Mary stopped. She glanced back over her shoulder, and for a second I thought Ran had been right and I had been wrong. Then, for the last time that night, the crying came again.
It was softer this time and still unlocalized. It might have been the weeping of the night itself, if the night had had a human voice. It turned me sick with pity and cold with terror; and on Mary it acted like a goad and a spur. She started to run. I took a few frantic, running steps, and then stopped; it was obvious that she would reach the cliff before Ran could stop her, and I was even farther away. Will was no closer.
Will crouched and straightened up. I saw his arm move. And on the very edge of the cliff Mary staggered and swayed and fell—safely onto the grass, five feet from the edge.
6
“I STILL SAY YOU WERE TAKING A TERRIBLE CHANCE.”
“For God’s sake, Jo,” Ran said angrily. “He saved her life.”
“If that stone had hit her in the head—”
“But it didn’t,” Will said. “It hit her in the midriff, which is where I meant it to hit her. It didn’t even knock her out. She fainted. If she’d gone over the cliff…Oh, hell, this is beside the point. Why should I defend myself from the hysterics of a female? You’re the one I blame, Ran. Why the hell didn’t you tell me?”

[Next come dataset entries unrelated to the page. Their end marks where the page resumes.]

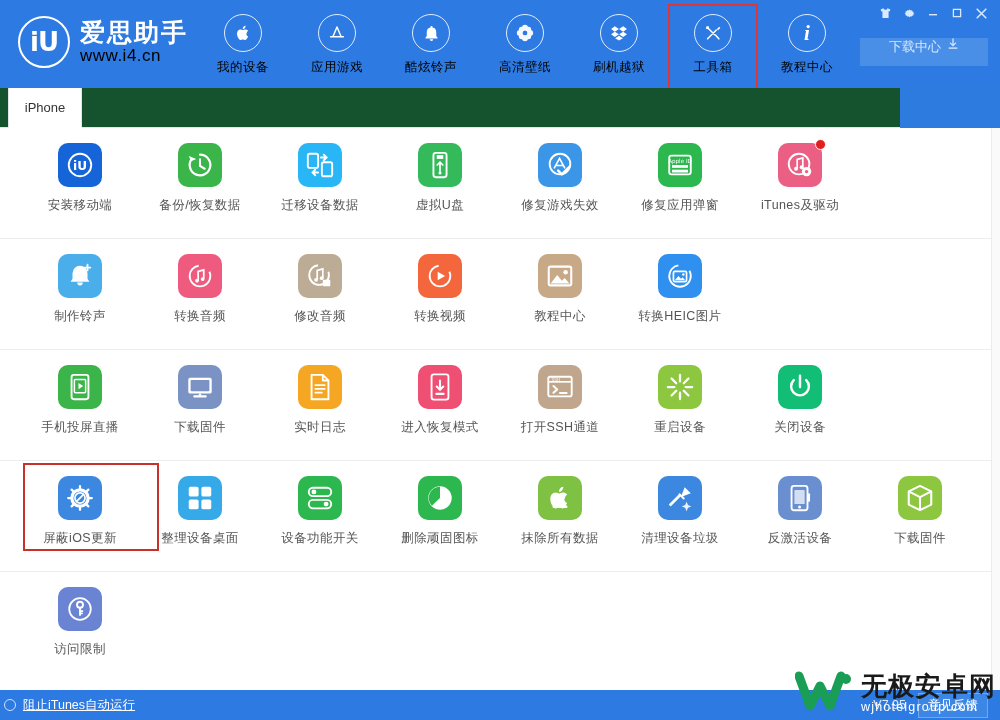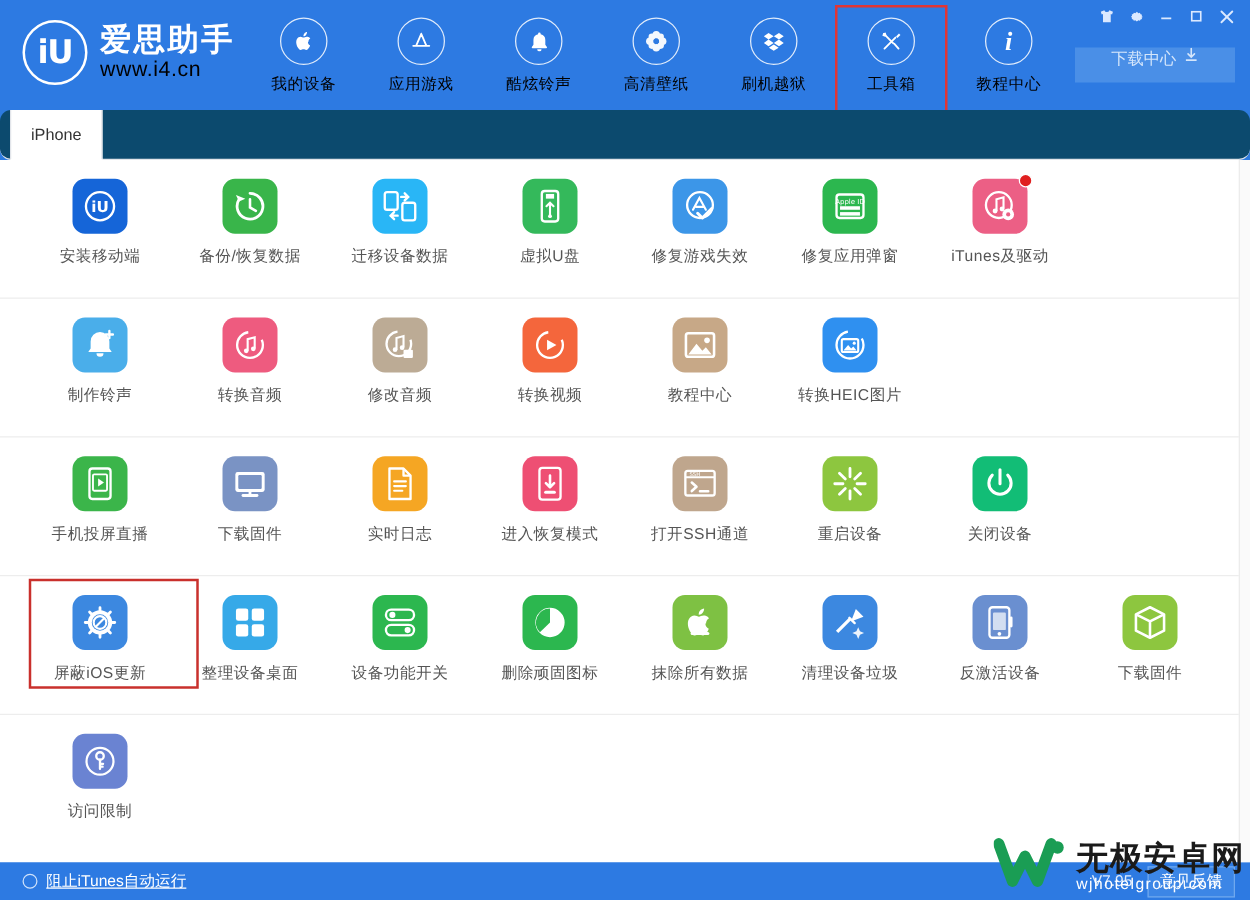--- a/index.html
+++ b/index.html
@@ -92,10 +92,9 @@
   
   .tabstrip {
     position: absolute; left: 0; top: 88px;
-    width: 1000px; height: 40px;
-    background: #0c4a6e;
+    width: 900px; height: 40px;
+    background: #14532d;
     border-bottom: 1px solid #e2e5ea;
-    border-radius: 9px;
   }
   .tab {
     position: absolute; left: 8px; top: 0px;

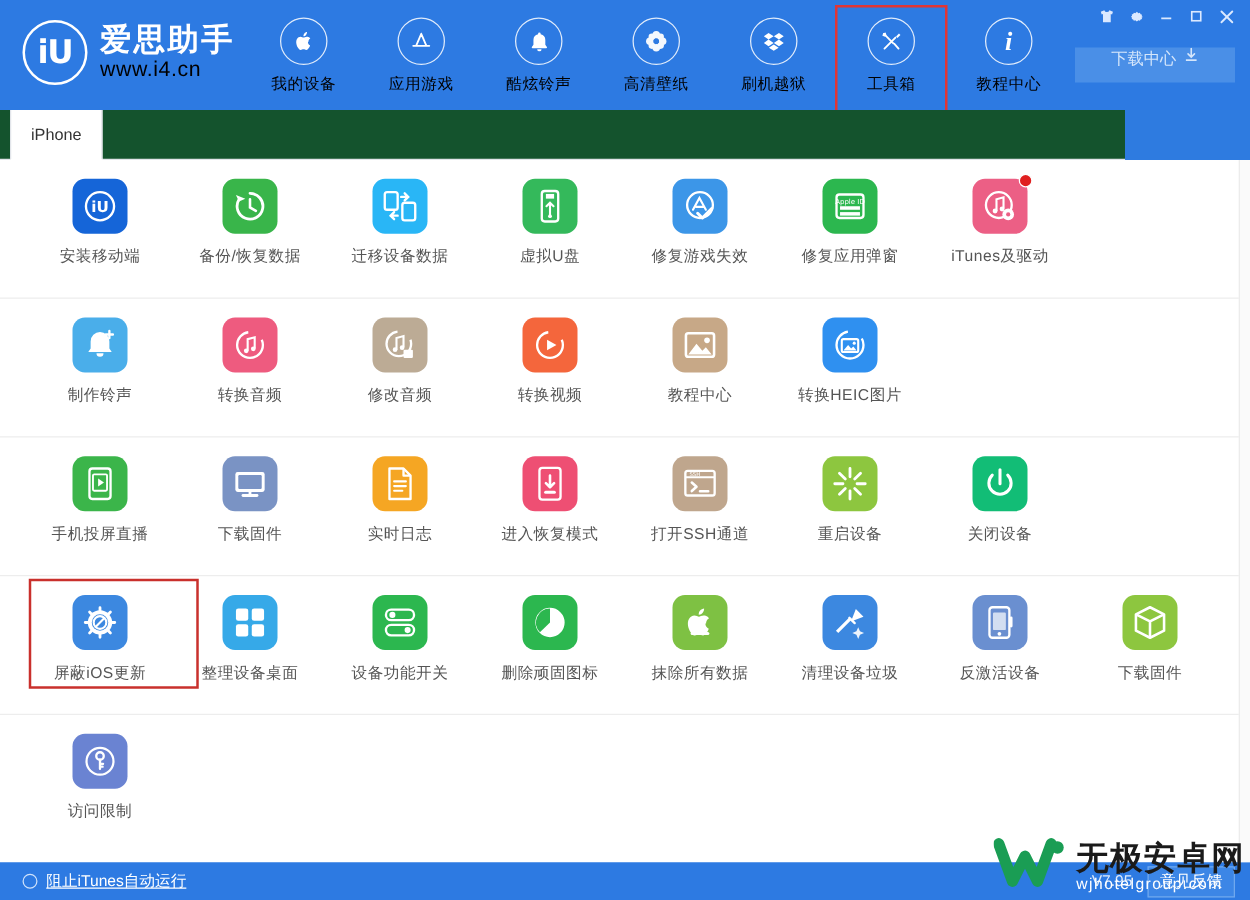--- a/index.html
+++ b/index.html
@@ -160,7 +160,7 @@
   }
   .foot-left {
     display: flex; align-items: center; gap: 7px;
-    padding-left: 18px;
+    padding-left: 4px;
   }
   .radio-ring {
     width: 12px; height: 12px; border-radius: 50%;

“I don’t know.” Ran’s hand went to his forehead, and the square of bandage that covered a three-inch gash. He looked terrible. Like the rest of us, he had changed into dry clothes, but he kept
shivering. “I couldn’t believe it myself, I guess. Or—maybe I was scared to admit that I did believe it.”

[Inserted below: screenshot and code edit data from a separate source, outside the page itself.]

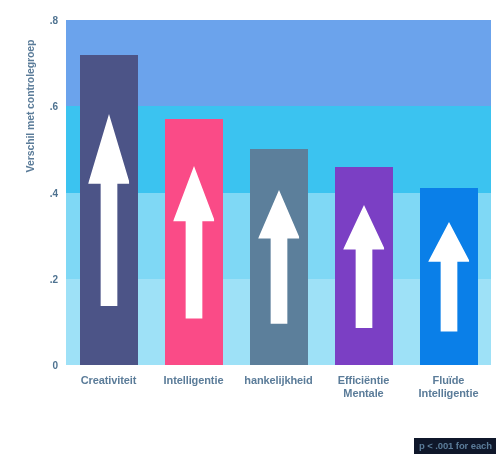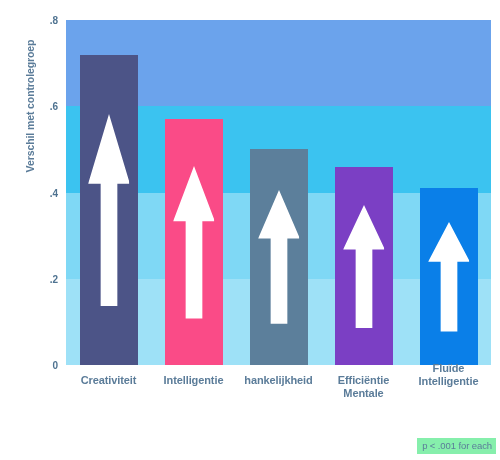--- a/index.html
+++ b/index.html
@@ -188,7 +188,7 @@
         <div>Efficiëntie</div>
         <div>Mentale</div>
       </div>
-      <div class="x-label" style="left: 400px; width: 97px; top: 362px;">
+      <div class="x-label" style="left: 400px; width: 97px; top: 374px;">
         <div>Fluïde</div>
         <div>Intelligentie</div>
       </div>

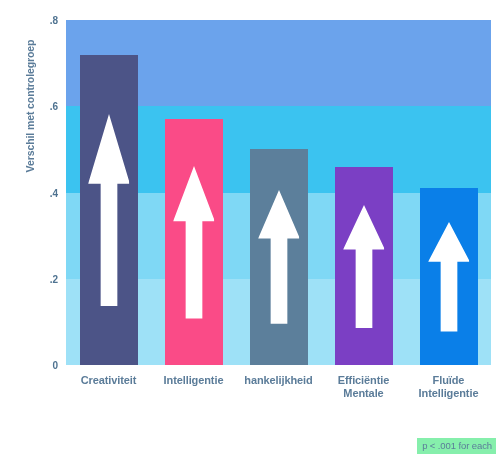--- a/index.html
+++ b/index.html
@@ -104,10 +104,10 @@
     position: absolute;
     right: 4px;
     bottom: 6px;
-    background: #86efac;
+    background: #0f172a;
     color: #5b7c99;
     font-size: 9.5px;
-    font-weight: normal;
+    font-weight: bold;
     padding: 2px 4px 3px 5px;
     white-space: nowrap;
     letter-spacing: -0.1px;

“You didn’t use to be that stupid,” Will said.
He crossed to the bar and poured a stiff jolt of brandy into a glass and carried it over to me. I was huddled on the rug by the fire; I felt as if I’d never be warm again. But I didn’t want any brandy. Will ignored my scowl and shake of the head. He forced the glass into my hands.
“Medicinal purposes,” he said. “God knows you need something to clear your brain. Ran, you’d better stick to coffee. I suspect you may be slightly concussed and even if you aren’t, alcohol doesn’t mix with that sleeping prescription.”
“I can’t figure out how she got it into me,” Ran said dully.
“You never even imagined that she would try; why should you have been suspicious?”
That had been hard for me to face, though I had suspected it when I saw how Ran slept—that Mary had deliberately spiked one of his drinks with several of her sleeping pills. Her flight had not been the result of a sudden uncontrollable urge; she had been planning it all day. Her improved behavior must have been part of the plan, to throw us off guard.
I began to feel better—physically—as the brandy and the fire warmed me. I was thinking
about offering to make some coffee when Jed came in with a tray.
“Bertha’s upstairs,” he said. “That shot you gave Mary seems to be working, Will, but Bertha thought she’d better stay, just to be on the safe side.”
“Right,” Will said. “I don’t want her left alone for a minute. Coffee or brandy, Jed?”
“Coffee keeps me awake this time of night,” Jed said gravely, and accepted a glass from Will. He took a chair, and Will looked at him suspiciously.
“Did you and Bertha know about this—this quest of Mary’s?”
“You mean did we know about the crying?” Jed drank brandy. “Bertha suspected.”
“Well, of all the dirty tricks—! What was this, a conspiracy of silence?”